Cortez pounds into me from behind with the same intensity as our first coupling in the woods– the only difference is how we both know what we’re doing now. Cortez knows how to give, and I surely know how to take.
Blunt teeth set into my shoulder, slick chest pressed against my back, hand wrapped around my cock, Cortez thrusts into me so rapidly, his sack is stinging mine from the forceful slap of it against my flesh. Feral sounds emanate from his chest as he fucks me, and I blissfully take all he has to give.

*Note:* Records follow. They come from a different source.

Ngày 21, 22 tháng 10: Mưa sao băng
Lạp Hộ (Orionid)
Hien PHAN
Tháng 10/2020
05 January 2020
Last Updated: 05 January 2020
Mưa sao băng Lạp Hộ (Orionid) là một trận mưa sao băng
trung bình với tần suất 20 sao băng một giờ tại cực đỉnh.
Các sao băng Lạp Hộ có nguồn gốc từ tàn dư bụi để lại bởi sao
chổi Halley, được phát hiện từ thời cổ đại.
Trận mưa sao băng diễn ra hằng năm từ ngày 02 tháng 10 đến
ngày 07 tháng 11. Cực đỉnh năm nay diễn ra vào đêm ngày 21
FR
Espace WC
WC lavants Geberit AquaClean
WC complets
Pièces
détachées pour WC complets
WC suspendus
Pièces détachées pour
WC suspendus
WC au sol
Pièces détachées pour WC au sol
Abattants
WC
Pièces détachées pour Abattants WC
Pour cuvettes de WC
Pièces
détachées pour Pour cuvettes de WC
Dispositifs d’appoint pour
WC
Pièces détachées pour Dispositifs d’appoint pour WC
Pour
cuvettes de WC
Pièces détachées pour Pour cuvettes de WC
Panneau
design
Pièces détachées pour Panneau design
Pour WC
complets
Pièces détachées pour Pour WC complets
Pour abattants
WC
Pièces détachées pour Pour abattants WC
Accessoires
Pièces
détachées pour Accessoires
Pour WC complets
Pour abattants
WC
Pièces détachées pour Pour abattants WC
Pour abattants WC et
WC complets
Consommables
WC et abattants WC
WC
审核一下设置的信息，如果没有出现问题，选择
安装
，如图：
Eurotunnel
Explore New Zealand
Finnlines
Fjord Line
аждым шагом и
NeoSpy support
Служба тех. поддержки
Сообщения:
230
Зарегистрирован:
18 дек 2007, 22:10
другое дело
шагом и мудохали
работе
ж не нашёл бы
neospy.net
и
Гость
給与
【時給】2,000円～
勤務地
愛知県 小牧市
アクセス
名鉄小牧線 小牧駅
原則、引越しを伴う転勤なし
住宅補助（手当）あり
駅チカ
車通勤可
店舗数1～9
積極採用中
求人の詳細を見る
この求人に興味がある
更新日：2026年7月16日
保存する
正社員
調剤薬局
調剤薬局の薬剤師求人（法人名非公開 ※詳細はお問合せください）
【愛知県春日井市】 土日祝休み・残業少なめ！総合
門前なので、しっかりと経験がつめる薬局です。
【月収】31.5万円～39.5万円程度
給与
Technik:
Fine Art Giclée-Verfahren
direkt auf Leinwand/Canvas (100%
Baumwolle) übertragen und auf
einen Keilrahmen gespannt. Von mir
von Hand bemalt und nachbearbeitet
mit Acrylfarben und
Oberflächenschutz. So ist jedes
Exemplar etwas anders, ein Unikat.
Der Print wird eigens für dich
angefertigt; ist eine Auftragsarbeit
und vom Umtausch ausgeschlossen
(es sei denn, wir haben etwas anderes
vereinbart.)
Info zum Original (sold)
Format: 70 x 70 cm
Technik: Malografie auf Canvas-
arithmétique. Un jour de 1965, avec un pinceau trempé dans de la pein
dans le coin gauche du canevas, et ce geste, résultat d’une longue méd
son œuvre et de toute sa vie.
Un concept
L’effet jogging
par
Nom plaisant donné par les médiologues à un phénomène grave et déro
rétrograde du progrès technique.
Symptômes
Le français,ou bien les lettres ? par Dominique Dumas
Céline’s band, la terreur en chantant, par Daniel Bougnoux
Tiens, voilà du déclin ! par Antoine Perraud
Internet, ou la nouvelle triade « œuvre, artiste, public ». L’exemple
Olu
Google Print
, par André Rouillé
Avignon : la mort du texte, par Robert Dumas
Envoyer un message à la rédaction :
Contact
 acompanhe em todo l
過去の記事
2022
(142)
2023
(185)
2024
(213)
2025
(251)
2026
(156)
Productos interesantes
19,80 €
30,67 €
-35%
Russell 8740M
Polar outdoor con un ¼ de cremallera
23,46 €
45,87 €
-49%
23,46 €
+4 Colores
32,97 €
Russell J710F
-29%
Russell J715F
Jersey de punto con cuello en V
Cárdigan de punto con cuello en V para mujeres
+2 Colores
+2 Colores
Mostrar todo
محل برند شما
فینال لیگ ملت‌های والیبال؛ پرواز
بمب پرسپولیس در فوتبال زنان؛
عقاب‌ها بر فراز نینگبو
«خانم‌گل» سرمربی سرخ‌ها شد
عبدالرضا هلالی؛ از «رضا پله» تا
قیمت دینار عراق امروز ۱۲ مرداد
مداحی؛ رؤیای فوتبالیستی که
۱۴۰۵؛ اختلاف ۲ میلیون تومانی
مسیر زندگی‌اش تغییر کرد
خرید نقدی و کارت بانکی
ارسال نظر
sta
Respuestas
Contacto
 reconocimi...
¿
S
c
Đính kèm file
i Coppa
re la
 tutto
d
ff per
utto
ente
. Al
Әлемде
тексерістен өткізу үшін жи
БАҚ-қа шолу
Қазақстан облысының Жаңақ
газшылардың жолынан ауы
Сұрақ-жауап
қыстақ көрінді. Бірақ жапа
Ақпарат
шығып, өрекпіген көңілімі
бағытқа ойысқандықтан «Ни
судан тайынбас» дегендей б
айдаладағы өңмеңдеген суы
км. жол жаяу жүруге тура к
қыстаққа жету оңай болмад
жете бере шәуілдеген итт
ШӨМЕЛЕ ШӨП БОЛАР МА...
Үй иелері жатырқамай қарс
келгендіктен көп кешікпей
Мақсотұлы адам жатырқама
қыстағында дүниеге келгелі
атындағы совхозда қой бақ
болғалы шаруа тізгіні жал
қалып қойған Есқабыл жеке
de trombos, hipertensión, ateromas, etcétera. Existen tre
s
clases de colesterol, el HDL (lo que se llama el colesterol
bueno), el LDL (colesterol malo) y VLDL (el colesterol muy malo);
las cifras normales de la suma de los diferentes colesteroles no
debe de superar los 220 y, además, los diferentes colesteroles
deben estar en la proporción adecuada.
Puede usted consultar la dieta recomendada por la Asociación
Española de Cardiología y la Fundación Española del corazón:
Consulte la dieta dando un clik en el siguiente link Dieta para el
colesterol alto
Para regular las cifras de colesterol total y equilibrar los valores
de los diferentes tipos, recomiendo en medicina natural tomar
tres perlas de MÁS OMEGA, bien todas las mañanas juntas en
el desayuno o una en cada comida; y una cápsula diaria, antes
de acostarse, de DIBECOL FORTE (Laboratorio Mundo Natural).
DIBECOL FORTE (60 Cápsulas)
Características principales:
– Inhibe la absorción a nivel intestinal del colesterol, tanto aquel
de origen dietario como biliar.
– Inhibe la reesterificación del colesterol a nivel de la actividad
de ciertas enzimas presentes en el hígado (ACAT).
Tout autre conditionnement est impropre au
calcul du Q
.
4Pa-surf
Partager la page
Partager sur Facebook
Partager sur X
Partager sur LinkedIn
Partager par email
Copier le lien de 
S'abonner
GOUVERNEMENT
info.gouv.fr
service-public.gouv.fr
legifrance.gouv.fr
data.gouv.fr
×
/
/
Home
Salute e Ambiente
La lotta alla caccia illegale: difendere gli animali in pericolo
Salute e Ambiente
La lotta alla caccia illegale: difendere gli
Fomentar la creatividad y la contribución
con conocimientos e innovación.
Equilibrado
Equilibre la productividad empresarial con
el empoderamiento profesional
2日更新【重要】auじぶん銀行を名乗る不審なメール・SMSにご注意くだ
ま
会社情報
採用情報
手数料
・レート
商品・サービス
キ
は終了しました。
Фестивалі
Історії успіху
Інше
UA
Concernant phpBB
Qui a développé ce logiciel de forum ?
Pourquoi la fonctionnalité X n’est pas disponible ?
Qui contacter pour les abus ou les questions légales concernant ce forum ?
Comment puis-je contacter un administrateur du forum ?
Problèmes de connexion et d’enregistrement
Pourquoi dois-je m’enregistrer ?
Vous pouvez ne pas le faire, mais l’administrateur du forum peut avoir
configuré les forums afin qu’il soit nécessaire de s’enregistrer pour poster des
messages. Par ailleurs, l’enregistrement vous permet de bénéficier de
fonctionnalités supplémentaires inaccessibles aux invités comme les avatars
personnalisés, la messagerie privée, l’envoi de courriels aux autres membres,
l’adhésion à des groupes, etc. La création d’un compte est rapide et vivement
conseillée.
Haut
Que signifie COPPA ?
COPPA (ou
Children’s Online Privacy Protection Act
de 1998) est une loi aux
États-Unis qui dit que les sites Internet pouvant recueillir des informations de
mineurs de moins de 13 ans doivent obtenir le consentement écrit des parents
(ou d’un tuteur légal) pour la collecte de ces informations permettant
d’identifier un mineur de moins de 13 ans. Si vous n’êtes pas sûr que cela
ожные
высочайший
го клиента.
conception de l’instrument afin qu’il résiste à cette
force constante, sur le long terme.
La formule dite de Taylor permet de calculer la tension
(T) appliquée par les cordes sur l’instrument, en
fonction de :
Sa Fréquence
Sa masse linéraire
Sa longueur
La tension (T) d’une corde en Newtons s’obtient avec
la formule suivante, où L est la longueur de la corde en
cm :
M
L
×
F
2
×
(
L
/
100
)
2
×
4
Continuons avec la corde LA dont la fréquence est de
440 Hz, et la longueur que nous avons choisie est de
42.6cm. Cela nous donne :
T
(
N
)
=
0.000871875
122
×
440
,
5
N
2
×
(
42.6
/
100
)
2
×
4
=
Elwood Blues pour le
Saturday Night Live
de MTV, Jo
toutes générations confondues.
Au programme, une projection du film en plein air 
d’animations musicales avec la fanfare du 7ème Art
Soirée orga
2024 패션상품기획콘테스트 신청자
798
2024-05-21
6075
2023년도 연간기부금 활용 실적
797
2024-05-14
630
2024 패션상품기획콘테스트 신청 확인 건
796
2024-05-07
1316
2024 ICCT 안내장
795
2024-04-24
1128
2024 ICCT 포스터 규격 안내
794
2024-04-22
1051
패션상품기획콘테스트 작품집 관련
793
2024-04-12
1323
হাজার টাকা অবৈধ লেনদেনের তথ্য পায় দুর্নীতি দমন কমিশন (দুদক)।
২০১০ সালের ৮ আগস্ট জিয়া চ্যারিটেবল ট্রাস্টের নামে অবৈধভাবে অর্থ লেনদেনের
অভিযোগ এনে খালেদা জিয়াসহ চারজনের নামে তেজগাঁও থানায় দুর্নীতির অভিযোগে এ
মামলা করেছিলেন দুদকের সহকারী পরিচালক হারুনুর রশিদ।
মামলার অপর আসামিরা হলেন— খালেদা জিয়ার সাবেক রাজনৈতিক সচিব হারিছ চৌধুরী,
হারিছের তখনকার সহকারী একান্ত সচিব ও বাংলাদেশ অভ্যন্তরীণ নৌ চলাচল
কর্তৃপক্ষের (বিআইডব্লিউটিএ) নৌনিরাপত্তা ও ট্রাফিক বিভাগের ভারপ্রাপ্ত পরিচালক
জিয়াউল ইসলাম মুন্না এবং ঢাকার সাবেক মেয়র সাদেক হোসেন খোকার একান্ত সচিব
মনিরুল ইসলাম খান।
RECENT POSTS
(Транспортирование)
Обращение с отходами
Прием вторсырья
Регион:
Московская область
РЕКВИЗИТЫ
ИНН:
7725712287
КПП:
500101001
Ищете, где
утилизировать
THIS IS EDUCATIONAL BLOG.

Close to release, Cortez issues a warning. “No more punishing yourself in the shower– no more OCD bullshit. If you need the feeling only an orgasm can give you, come find me. You don’t ever need to masturbate again, because I want to do it for you. I’m insatiable– I can go all damn night and day. You’re never showering alone again.”
“Okay,” is a whimper of acquiescence, because as Cortez speaks, he pounds harder into me. I exalt in the brutality of the act, so close to that first time, but not nearly as violently explosive as our second time.
“I’ll fuck you like this every day in this shower if it’s what you need.” Cort’s words tickle my flesh as he speaks, since his teeth are still set into the meat where my shoulder connects to my neck. “Once in a while, I want you to brutalize me back.”
“Oh, God! Yes!” My shout gets muffled against the tile wall where my face is pressed against its coolness, cheek sliding along the surface as my ass gets pounded.
This demanding side of Cortez is a rarity, almost as rare as him so willing to share his body in such a way. We’ve been insatiable in the past few months, but I’ve only returned the favor three times to Cortez.
“And, Ezra?” Words light, sounding highly amused, Cortez teases the hell out of me. “Feel free to keep whacking off on me every morning, but if I catch you cleaning off your spunk again, I’ll punish you. I love wearing you all day– every day for the past twenty years.”
“What?” Groggy, speech sluggish, I’m shocked beyond repair to realize Cort has known all along.
“You’re not deaf.” Cort grunts near my ear at the same time he releases his death grip on my cock and balls. Unleashing my scream of pain mingled with pleasure, he pours fiery hot into my ass.
We turn into mating animals as we rut and fuck and come… and it’s glorious.